While the Department of Justice (DOJ) under Secretary Leila de Lima formed a special task force tasked to investigate cold cases of extrajudicial killings, not one case has so far resulted in conviction of perpetrators.
Another strong recommendation put forward by Alston was the abolition of Inter-Agency Legal Action Group (IALAG), then a task force formed by Arroyo to build up cases against activists.
Even as Aquino never put up a similar mechanism, Karapatan raised alarm over the increasing number of political prisoners arrested under Aquino (See related story: Political arrests under Aquino rising at alarming rate). More than a hundred have been arrested and slapped with trumped up criminal charges.
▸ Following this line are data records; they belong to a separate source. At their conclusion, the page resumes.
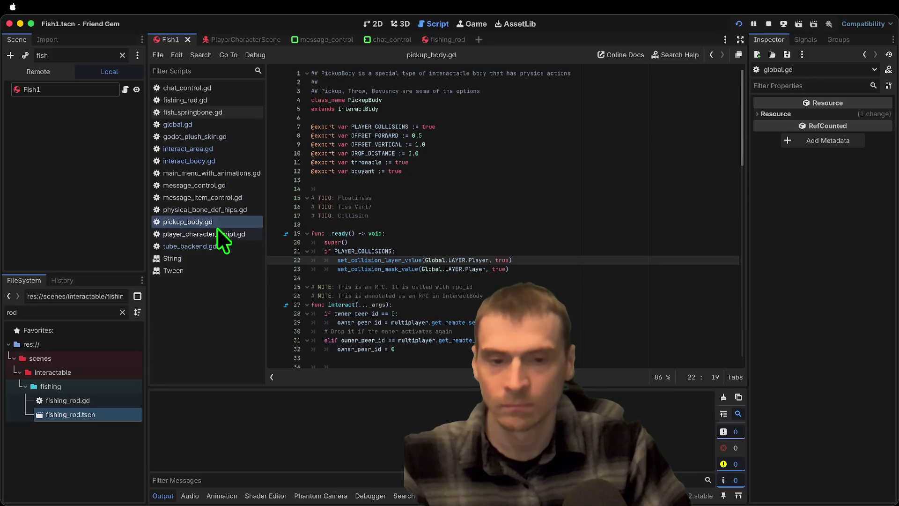
pyautogui.click(542, 269)
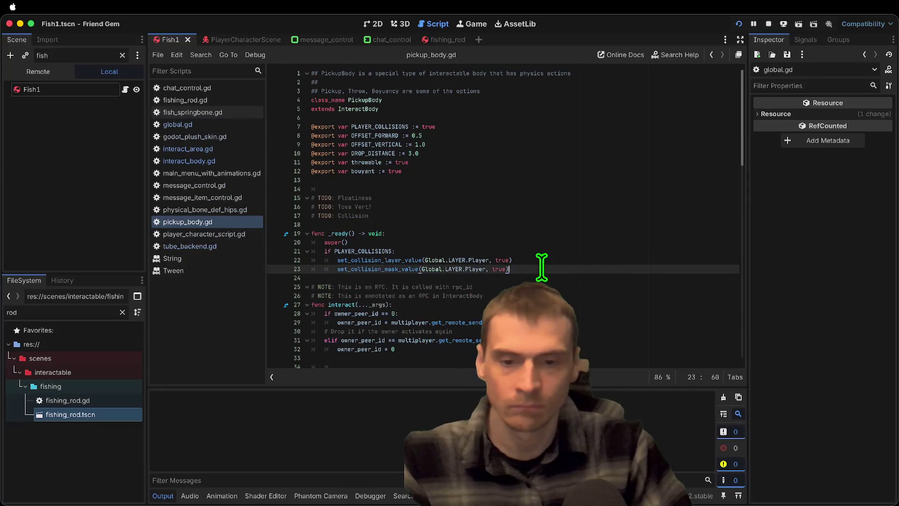
pyautogui.press('shift+Up')
pyautogui.press('shift+Home')
pyautogui.press('ctrl+shift+d')
pyautogui.press('Right')
# Change the copies to World with layer false and mask true, then save and run
pyautogui.doubleClick(479, 259)
pyautogui.press('ctrl+d')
Amid the violations, the Aquino administration, in its national report submitted to the Universal Periodic Review (UPR) of the United Nations Human Rights Council, said that there has been a decrease in the number of victims of extrajudicial killings and enforced disappearances.
“In line with the Armed Forces of the Philippines (AFP)’s zero-tolerance-for-human rights violations campaign, cases, particularly those involving extrajudicial killings, enforced disappearances and torture that involved armed forces officers and personnel, are acted upon by human rights officers in accordance with due process of law and the military justice system,” the Philippine government’s national report states, referring to the AFP Human Rights Office.
In 2007, when Alston visited the country, he noted of the military’s repeated denial to accusations, likening it to “alcoholism.” “As in alcoholism, the first step to recovering is to acknowledge that there’s a problem. Without that, forget it. There’s nothing that could be done,” Alston said.
Five years later, under the new administration, the Armed Forces of the Philippines (AFP) recently issued a statement, saying there has been zero human rights abuses in the first four months of the year.